Andrea stepped in front of Ricardo, arms crossed as if to block him.
“You know what’s going to happen,” she frowned. “You’re going to fall in love with it, then spend the rest of your allowance on it. Did you forget our plans to invest it in municipal bonds?”
Ricardo stepped around his friend, grabbed the hat, and flipped it into the air, catching it on his head. “Ta-da!” he grinned.
But then his smile started to fade. Something was happening. Inside the hat. Something was moving. Something… alive.
“Yechhh!” Ricardo screamed, tossing the hat back onto the blanket and walking away.
The shadows fell long and dark across the old, faded sign in front of the old amusement park.
Suddenly lightning flashed, revealing its one word: “SCARYWORLD.”
And then beneath it, a smaller, slime-green sign, rattled in the chill wind. It said, “CLOSED.”
Donny shrugged at Denise. “Oh well. Another time maybe.”
“CARNIVAL — TODAY ONLY” Candice read aloud from the morning’s International Herald-Tribune.
“That’s odd,” said her father, Father. “An international paper with a local event listing?”
“You’re right, Father,” Candice said, for probably the ninth time that day. He had always taught her to read the news with a critical eye.

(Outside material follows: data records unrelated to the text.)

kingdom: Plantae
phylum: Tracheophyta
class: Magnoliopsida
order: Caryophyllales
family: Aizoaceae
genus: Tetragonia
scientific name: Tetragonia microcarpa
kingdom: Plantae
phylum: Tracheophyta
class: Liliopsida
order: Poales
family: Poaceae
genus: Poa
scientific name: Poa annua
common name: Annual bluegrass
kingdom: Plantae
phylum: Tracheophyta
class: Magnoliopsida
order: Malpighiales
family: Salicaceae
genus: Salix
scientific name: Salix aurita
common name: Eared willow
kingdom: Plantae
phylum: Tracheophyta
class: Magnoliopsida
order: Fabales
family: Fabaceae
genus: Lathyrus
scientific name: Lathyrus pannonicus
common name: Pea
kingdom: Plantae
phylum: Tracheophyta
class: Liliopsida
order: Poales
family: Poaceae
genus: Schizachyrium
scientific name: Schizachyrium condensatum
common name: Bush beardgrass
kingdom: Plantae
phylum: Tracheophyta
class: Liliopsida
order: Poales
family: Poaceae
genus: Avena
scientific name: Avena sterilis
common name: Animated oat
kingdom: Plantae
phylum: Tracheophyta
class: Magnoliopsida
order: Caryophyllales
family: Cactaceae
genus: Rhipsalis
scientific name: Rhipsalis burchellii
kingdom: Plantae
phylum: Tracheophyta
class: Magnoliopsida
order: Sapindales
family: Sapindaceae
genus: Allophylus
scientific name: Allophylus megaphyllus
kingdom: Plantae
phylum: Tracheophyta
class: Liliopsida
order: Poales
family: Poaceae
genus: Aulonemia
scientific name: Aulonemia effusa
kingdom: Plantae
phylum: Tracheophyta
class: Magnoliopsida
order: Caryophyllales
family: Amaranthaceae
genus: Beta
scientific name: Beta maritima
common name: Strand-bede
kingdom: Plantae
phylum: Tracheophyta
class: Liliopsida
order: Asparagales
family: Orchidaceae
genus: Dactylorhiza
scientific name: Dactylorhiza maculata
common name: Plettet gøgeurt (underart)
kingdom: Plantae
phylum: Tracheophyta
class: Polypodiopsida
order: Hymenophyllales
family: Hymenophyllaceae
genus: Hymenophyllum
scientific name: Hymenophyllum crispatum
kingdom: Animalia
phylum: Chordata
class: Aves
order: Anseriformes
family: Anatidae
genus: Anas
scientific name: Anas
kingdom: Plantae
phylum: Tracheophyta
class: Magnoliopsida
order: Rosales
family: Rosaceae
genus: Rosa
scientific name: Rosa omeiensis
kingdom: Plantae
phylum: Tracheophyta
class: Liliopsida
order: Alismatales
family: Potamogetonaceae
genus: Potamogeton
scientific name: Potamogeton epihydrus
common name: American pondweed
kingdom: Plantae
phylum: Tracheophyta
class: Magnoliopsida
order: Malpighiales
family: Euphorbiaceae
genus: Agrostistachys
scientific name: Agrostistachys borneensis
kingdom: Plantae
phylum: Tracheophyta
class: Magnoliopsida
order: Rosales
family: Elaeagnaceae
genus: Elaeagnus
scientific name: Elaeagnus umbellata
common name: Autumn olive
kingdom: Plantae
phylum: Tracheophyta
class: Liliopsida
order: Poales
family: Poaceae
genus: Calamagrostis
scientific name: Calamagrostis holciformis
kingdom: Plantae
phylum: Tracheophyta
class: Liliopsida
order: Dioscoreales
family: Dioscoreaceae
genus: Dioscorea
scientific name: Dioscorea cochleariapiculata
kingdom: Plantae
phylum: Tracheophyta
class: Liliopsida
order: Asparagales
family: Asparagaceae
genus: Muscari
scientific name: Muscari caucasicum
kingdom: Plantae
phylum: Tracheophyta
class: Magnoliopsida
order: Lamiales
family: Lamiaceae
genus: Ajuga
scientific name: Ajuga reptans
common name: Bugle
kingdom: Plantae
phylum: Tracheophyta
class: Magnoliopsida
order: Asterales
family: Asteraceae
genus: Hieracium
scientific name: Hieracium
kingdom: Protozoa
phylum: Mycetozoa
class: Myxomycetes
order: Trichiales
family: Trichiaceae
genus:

But that didn’t stop Candice from walking by the site of the old carnival. Strictly speaking, it didn’t cause it either. She had no choice, as the carnival was located in an alley that — due to construction — she had to pass through on her way to her afterschool job at Quizno’s.
Candice peered in through the open doorway and saw something unsettling. A grinning ventriloquist’s dummy seemed to look her right in the eye — no wait, it seemed to follow her as she moved.
And then, those wooden jaws opened, and an unnervingly high-pitched voice came out. “What’s the hurry… CANDICE?”
Candice backed away, brain shocked into disbelief, until she looked closer at the dummy — and the creepy, hair-raising spectacle of a giant, monstrous human body, arm inside the dummy, puppeteering it.
“B-b-but how did you know my…?” she uttered in a hoarse whisper.
“You’re wearing a nametag,” the ventriloquist explained.